━━ SUPPLIED DATA
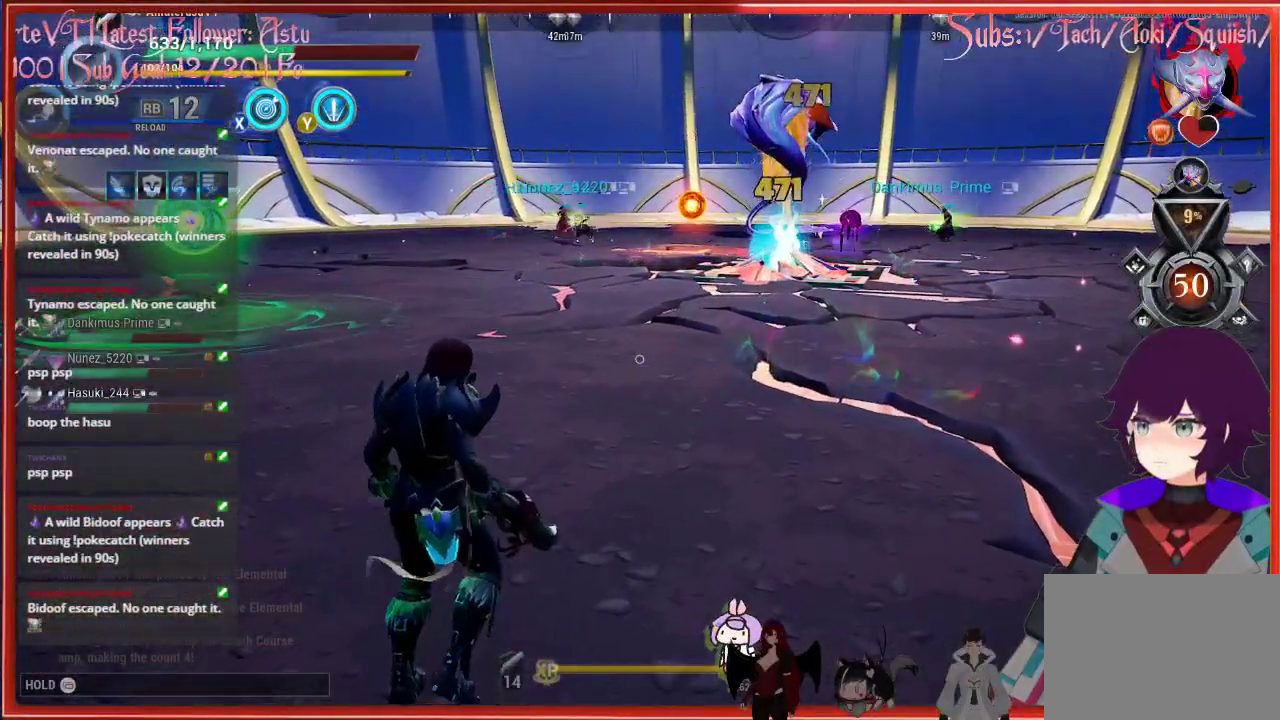
{"buttons": [], "left_stick": "center", "right_stick": "center", "events": [[50, "left_stick", "center"]]}
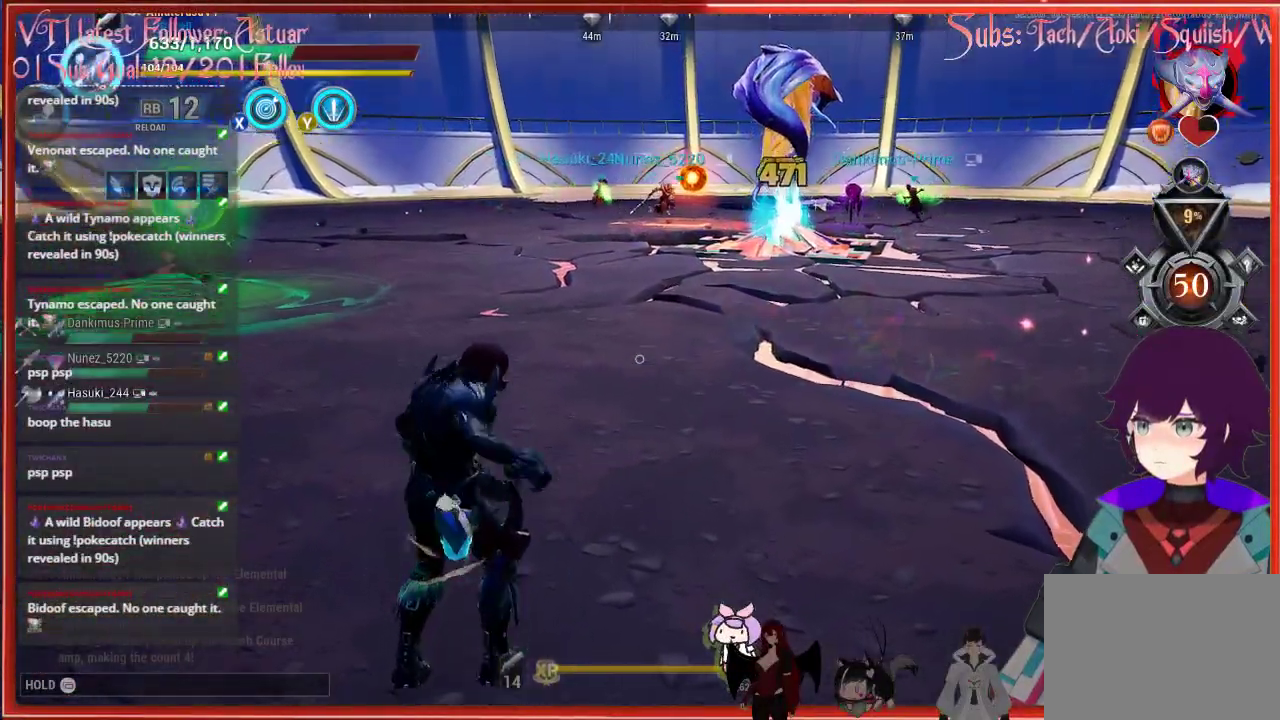
{"buttons": ["Y"], "left_stick": "center", "right_stick": "center", "events": [[133, "left_stick", "up"], [417, "Y", "down"], [417, "left_stick", "center"]]}
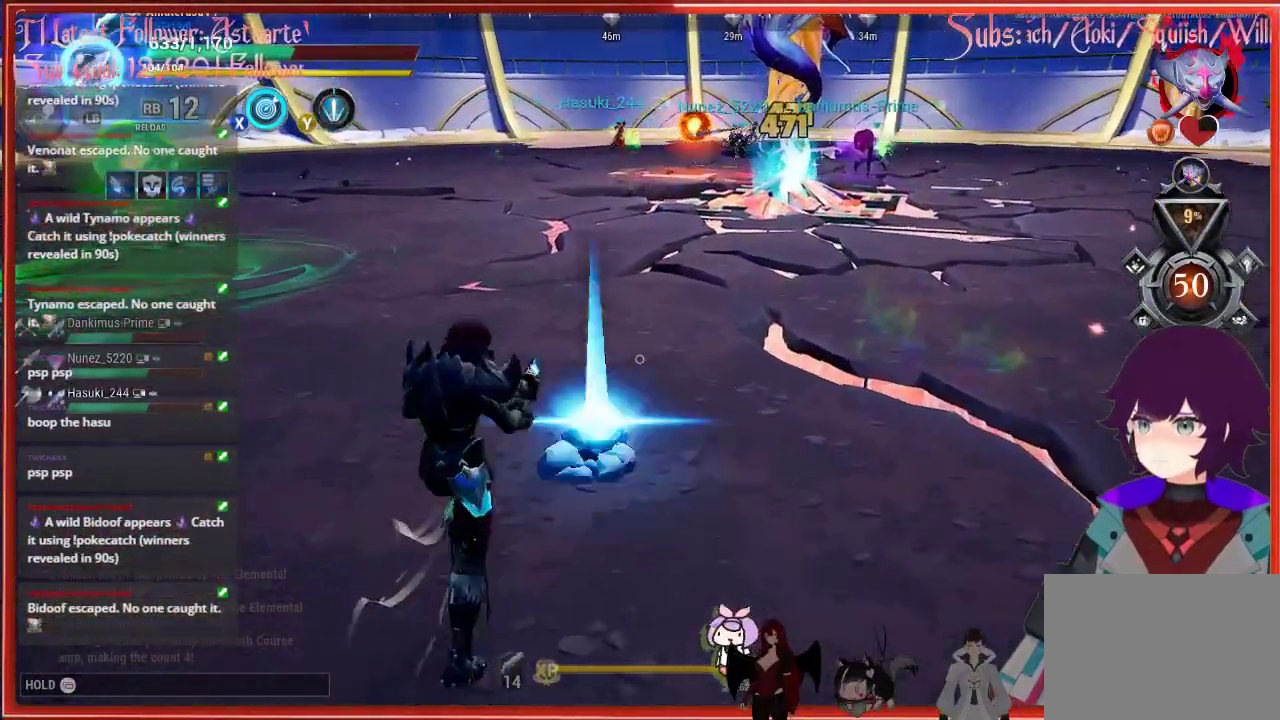
{"buttons": [], "left_stick": "center", "right_stick": "center", "events": [[350, "Y", "up"]]}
━━━━
--- YOUR OBJECTIVE ---
The material above must be reproduced line for line, with the images omitted.

--- FINAL ANSWER ---
{"buttons": [], "left_stick": "center", "right_stick": "center", "events": [[50, "left_stick", "center"]]}
{"buttons": ["Y"], "left_stick": "center", "right_stick": "center", "events": [[133, "left_stick", "up"], [417, "Y", "down"], [417, "left_stick", "center"]]}
{"buttons": [], "left_stick": "center", "right_stick": "center", "events": [[350, "Y", "up"]]}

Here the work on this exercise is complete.